Rana appeared as a guest in Desh Sanchar Chautari, where he delved into his unique professional journey over the course of thirty-five years.
“I still remember the first day reading news in English in Radio Nepal on December 25, 1968”, reveals Rana. He went to BBC in London on a scholarship provided by the British Council to Radio Nepal officials. It was a ten-week course, after which he was offered a job, so his stay lasted a year and half at that time. But he needed to produce Radio Nepal’s approval to continue there.
After long impediments, but with positive intervention from Narayan Prasad Shrestha and Chiran Thapa, both high level officials in the then Royal Palace secretariat, he got the necessary approval.
He shared his experiences and views more candidly- a character that he is known and admired for. Why did you quit such a lucrative job? ‘Having worked for 32 years I said [to myself] okay this is enough and took early retirement,’ he shared.
An avid radio listener, Rana says he cannot refrain from listening to radio daily. He does not seem worried about the future of radio, ‘there are many people globally who listen to radio; I don’t know about newspapers, but radio definitely has a future at least during my lifespan’, Rana said.
Rana shares his displeasure on Nepali media being too loose [Chhada]. Everybody is affiliated with some political party or the other and the result is prevalence of prejudice dictated news making.
He recalled the formula used in BBC – it is not news unless something is ‘not new’, ‘not you’, and ‘not true’. BBC trusted its correspondents, and in case its own correspondents were absent, it had to be verified by two agencies before anything could make news. The lack of such rigor is what dilutes public trust in the media.

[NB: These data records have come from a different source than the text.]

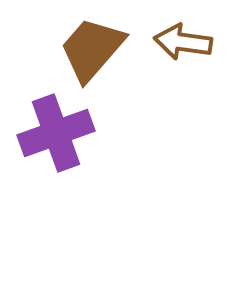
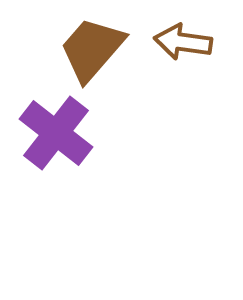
purple cross: rotated 32 degrees counterclockwise
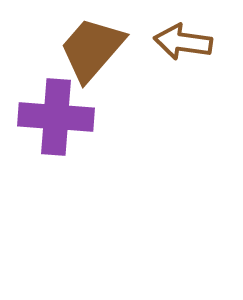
purple cross: moved 16 px up; rotated 34 degrees counterclockwise
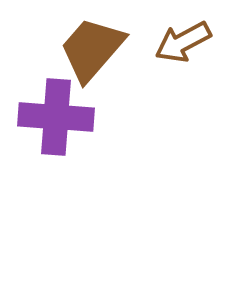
brown arrow: rotated 36 degrees counterclockwise
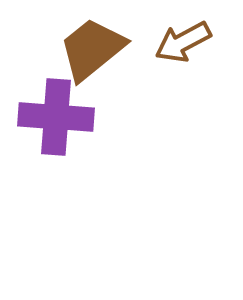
brown trapezoid: rotated 10 degrees clockwise
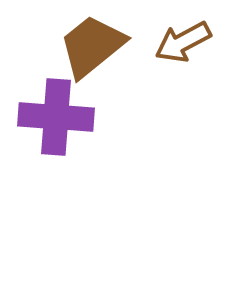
brown trapezoid: moved 3 px up
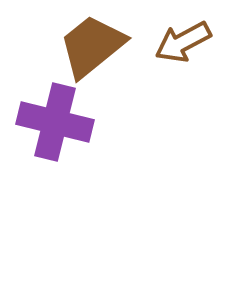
purple cross: moved 1 px left, 5 px down; rotated 10 degrees clockwise
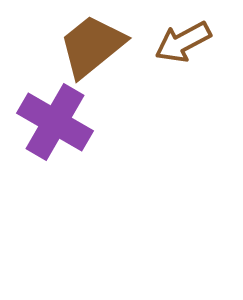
purple cross: rotated 16 degrees clockwise
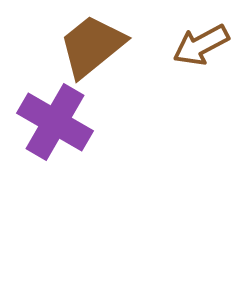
brown arrow: moved 18 px right, 3 px down
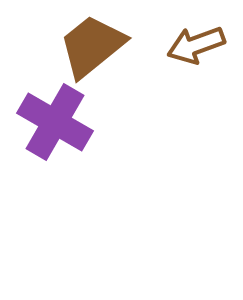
brown arrow: moved 5 px left; rotated 8 degrees clockwise
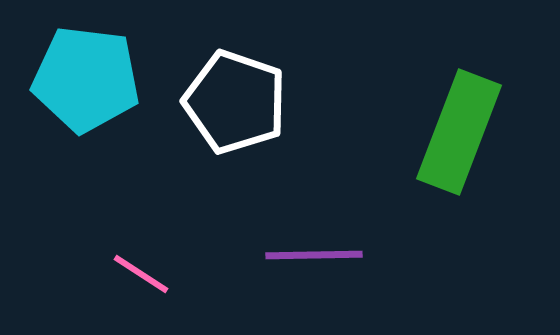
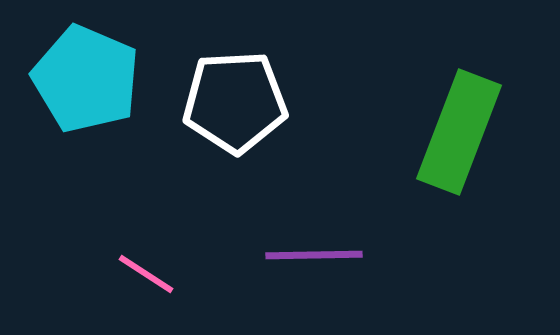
cyan pentagon: rotated 16 degrees clockwise
white pentagon: rotated 22 degrees counterclockwise
pink line: moved 5 px right
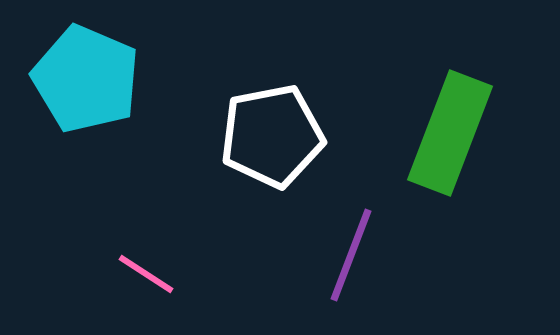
white pentagon: moved 37 px right, 34 px down; rotated 8 degrees counterclockwise
green rectangle: moved 9 px left, 1 px down
purple line: moved 37 px right; rotated 68 degrees counterclockwise
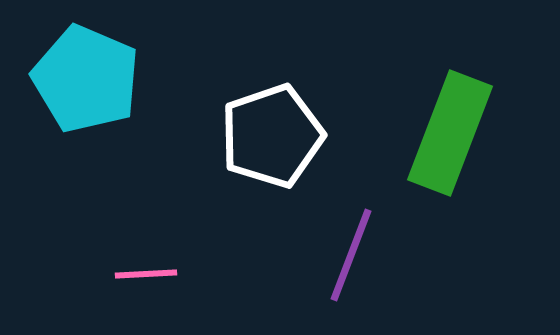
white pentagon: rotated 8 degrees counterclockwise
pink line: rotated 36 degrees counterclockwise
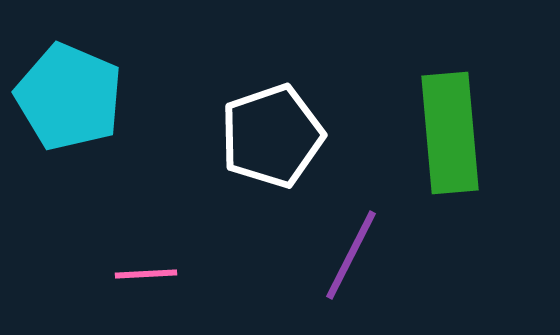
cyan pentagon: moved 17 px left, 18 px down
green rectangle: rotated 26 degrees counterclockwise
purple line: rotated 6 degrees clockwise
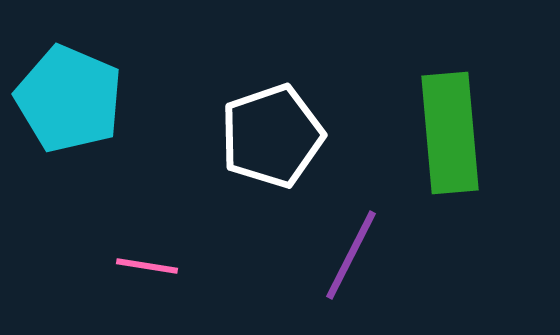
cyan pentagon: moved 2 px down
pink line: moved 1 px right, 8 px up; rotated 12 degrees clockwise
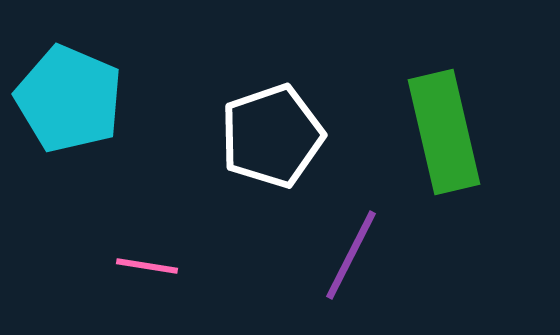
green rectangle: moved 6 px left, 1 px up; rotated 8 degrees counterclockwise
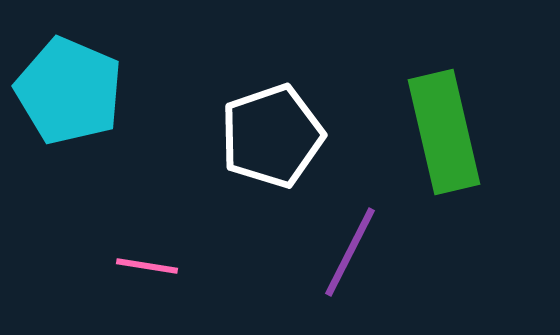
cyan pentagon: moved 8 px up
purple line: moved 1 px left, 3 px up
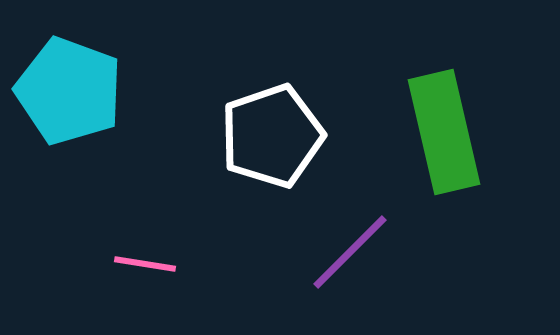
cyan pentagon: rotated 3 degrees counterclockwise
purple line: rotated 18 degrees clockwise
pink line: moved 2 px left, 2 px up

He shared an anecdote from his mind archive, ‘late Mr. Krishna Prashad Bhattarai had just lost the election in 2056 BS. I called him for an interview and said, ‘commiserations Mr. Prime Minister’. He misheard it as congratulations and got annoyed, so I had explained what I said’. He called me the next day to ask what was the word I had used and what it meant. I was taken aback by his humbleness as not many people of his stature would have done the same.
He shared openly about his time in London, ‘I was very happy with what I was doing in London. I have no regrets in life thus far. Only regret is that I sold my apartment in London on which I had invested a lot of time and resources to make it to my liking.’
‘I am perfectly happy that I am at the stage where I can gracefully embrace the exit from life’, he concluded jovially – the signature aspect of his personality.